Todesschiff: Ein Island-Krimi (German Edition)
der Wand standen eine Kühltruhe und ein Weinkühler, und Ægir schauerte bei der Vorstellung, die Truhe aufzumachen. Halli schritt sofort zur Tat und klopfte die Wand hinter den Regalen ab, um zu überprüfen, ob es dahinter einen Hohlraum gab. Ægir schob völlig willkürlich ein paar Pappkartons zur Seite, die viel zu klein waren, um sich darin zu verstecken. Er hatte einfach das Gefühl, etwas tun zu müssen.
»Hier ist niemand«, sagte er, fasste sich ein Herz und öffnete die Kühltruhe. Doch es schlug ihm keine Kälte entgegen, sondern ein ekelhafter Gestank, der sich auf widerliche Weise mit dem Parfümgeruch vermischte. Ægir hielt sich die Nase zu und blickte in die Kühltruhe. Sie war vollgestopft mit verpacktem Fleisch und Gemüse, das bestimmt nicht mehr genießbar war.
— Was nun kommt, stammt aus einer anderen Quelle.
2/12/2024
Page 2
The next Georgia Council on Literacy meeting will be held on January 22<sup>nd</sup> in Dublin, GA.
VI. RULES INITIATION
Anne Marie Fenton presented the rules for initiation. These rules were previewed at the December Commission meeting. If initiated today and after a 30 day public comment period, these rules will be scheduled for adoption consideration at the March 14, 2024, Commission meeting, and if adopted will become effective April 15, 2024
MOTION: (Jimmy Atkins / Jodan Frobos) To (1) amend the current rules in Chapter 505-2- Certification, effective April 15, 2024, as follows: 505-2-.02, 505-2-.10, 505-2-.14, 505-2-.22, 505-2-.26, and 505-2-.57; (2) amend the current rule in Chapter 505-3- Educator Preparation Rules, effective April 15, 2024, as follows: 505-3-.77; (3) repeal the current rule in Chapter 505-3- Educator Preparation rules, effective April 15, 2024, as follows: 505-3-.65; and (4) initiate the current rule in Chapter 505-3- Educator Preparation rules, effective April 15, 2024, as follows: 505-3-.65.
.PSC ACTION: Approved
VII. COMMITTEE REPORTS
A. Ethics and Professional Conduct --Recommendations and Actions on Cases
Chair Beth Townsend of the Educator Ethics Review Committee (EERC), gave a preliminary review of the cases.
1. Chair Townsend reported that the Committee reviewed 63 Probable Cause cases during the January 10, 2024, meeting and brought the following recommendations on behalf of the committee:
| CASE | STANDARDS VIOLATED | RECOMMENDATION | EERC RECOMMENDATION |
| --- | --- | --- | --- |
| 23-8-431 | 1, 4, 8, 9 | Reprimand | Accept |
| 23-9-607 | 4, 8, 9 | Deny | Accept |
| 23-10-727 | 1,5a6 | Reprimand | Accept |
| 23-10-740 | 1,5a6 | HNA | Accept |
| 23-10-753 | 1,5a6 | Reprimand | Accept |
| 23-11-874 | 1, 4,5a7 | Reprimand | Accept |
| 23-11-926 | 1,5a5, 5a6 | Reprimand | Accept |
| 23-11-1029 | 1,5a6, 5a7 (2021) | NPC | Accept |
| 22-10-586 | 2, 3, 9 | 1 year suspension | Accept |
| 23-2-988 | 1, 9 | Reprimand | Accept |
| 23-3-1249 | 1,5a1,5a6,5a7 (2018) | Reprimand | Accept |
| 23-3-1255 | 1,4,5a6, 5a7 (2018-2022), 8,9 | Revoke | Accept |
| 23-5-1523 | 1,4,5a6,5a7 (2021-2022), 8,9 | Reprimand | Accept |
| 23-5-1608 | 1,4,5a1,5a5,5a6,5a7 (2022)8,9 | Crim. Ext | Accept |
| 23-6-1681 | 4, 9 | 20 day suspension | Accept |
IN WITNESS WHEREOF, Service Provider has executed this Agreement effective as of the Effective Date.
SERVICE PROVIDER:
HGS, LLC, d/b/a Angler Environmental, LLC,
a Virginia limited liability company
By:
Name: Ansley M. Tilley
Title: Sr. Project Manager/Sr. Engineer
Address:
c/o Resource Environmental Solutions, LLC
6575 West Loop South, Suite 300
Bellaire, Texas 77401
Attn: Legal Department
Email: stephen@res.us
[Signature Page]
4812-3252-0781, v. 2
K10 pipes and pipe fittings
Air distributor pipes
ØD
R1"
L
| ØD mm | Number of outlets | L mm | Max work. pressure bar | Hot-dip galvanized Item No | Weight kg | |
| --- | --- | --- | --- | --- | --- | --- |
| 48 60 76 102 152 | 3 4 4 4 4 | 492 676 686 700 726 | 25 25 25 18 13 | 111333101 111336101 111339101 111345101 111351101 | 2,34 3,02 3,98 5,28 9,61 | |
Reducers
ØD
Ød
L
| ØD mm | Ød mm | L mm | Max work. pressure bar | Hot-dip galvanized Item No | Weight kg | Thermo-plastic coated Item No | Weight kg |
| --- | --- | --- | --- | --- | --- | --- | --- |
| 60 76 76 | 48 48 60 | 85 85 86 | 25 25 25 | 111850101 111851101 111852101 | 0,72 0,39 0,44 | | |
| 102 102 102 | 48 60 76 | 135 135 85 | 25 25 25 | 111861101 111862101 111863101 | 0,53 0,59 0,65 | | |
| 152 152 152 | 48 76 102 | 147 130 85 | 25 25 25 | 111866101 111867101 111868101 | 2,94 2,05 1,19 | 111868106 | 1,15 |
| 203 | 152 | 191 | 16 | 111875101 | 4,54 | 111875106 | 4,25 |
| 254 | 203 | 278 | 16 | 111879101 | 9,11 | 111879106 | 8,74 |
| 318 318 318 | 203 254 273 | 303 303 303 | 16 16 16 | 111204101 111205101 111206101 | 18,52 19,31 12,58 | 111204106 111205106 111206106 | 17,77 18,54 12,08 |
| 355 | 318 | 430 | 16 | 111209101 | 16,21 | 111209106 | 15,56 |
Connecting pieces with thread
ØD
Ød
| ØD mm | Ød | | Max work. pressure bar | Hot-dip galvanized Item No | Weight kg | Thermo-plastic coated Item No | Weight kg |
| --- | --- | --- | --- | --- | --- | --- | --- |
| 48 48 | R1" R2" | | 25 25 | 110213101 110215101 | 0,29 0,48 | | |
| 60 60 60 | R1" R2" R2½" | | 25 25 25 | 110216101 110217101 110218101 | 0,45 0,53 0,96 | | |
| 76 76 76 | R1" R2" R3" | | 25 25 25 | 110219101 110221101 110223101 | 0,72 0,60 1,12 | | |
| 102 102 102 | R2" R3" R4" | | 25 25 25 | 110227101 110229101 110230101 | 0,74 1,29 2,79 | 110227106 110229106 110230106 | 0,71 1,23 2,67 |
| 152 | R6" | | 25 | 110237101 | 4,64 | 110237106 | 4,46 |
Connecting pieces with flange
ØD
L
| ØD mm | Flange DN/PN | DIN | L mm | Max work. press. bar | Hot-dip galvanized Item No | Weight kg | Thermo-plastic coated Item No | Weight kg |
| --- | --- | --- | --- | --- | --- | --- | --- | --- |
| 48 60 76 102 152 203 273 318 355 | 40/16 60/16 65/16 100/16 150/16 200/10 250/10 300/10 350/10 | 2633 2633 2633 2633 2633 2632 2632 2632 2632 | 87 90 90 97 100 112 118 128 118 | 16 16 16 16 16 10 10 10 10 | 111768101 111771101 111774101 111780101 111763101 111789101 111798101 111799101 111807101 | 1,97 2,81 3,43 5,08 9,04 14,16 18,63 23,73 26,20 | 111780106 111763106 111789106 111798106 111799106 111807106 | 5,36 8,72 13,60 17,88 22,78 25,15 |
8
»Mach das zu!«, rief Halli und vergrub seine Nase in der Armbeuge. »Wir haben dieses Ungetüm abgeschaltet, um Strom zu sparen. Mach zu oder ich kotze!«
Ægir ließ den Deckel fallen. Dann beeilte er sich, aus der Kammer zu kommen, und fragte Þráinn:
»Was jetzt? Wir haben die ganze Yacht durchsucht. Hier ist niemand.«
»Wir müssen noch nach unten zu den Tanks.« Þráinn hatte rote Augen vor Müdigkeit und sah aus wie ein Vampir in einem Horrorfilm. »Da sollten wir auch noch nachschauen, sonst war die ganze Sucherei sinnlos.«
»Na, dann bringen wir es hinter uns«, sagte Ægir. Er war müde, obwohl er keineswegs schon so lange wach war wie Þráinn. Doch es war anstrengend, ständig auf der Hut sein zu müssen. »Ich will zu Lára und den Mädchen.«
»Denen passiert schon nichts. Das, wovor sie am ehesten Angst haben müssten, ist hier unten bei uns. Einer von uns, sozusagen.« Þráinn schloss kurz die Augen, klopfte sich dann auf die Oberschenkel und stand auf. »Am besten bringen wir diesen verdammten Quatsch hinter uns.«
Ægir drehte sich um und wollte nach Halli rufen, wurde jedoch von einem seltsamen, durchdringenden Geräusch, das zwischen den Stahlwänden hallte, davon abgehalten.
»Was war das?«
Als er aufschaute, rannte Þráinn schon Richtung Ausgang. Ohne sich umzudrehen, rief er:
»Ein Schuss! Wahrscheinlich von der Brücke!«
Der unnatürliche, süßliche Parfümgeruch wurde stärker, und Ægir meinte zu ersticken. Dann rannte er Þráinn hinterher, als sei ihm der Teufel auf den Fersen.
24. Kapitel
Die Kopien aus dem Logbuch lagen wie Treibgut auf Dóras Schreibtisch verstreut. Die Polizei hatte ihr die Seiten ausgehändigt, aber sie schienen willkürlich zusammengestellt worden zu sein, so dass sie sie selbst chronologisch ordnen musste. Die Einträge waren zwar mit Datum versehen, aber es wurde schwierig, wenn sich ein Tag über mehrere Seiten zog. Und die fehlenden Doppelseiten machten es nicht leichter – wahrscheinlich waren die am wichtigsten gewesen. Seltsam, dass das Buch nicht komplett über Bord geworfen worden war.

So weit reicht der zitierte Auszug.